Integration method output generated via the get_output() function.

mo_data

A MultiDataSet object (will be used to extract samples information).

covariate

Character, name of column in one of the samples metadata tables from mo_data to use as x-axis in the plot.

latent_dimensions

Character vector giving the latent dimensions to display. Default value is NULL, i.e. all latent dimensions will be shown.

colour_by

Character, name of column in one of the samples metadata tables from mo_data to use to colour the samples in the plot. Default value is NULL.

shape_by

Character, name of column in one of the samples metadata tables from mo_data to use as shape for the samples in the plot. Default value is NULL.

point_alpha

Numeric between 0 and 1, the opacity of the points in the plot (with 1 = fully opaque, and 0 = fully transparent). Default value is 1.

add_se

Logical, should a confidence interval be drawn around the smoothing curves for numerical covariates? Default value is TRUE.

add_boxplot

Logical, should a boxplot be drawn on top of the points for categorical covariates? Default value is TRUE.

ncol

Integer, number of columns in the faceted plot.
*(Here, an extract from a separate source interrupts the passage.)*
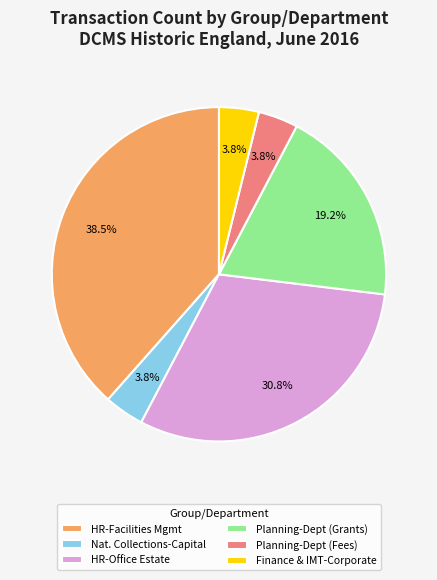

What is the largest slice in the pie chart?

HR-Facilities Mgmt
Default value is NULL.

Value

a ggplot.

Details

If the covariate is numeric, the function creates a scatter plot, with a loess curve to summarise the trend between the covariate and the samples score. If colour_by is used, and the corresponding variable is numeric, the loess curve will not take into account this variable. If instead the colour_by variable is a character or factor, a loess curve will be fitted separately for each category.

If the covariate is not numeric, the function creates a violin/boxplot. If colour_by is used, and the corresponding variable is numeric, the violins and boxplots will not take into account this variable. If instead the colour_by variable is a character or factor, a separate violin and boxplot will be drawn for each category.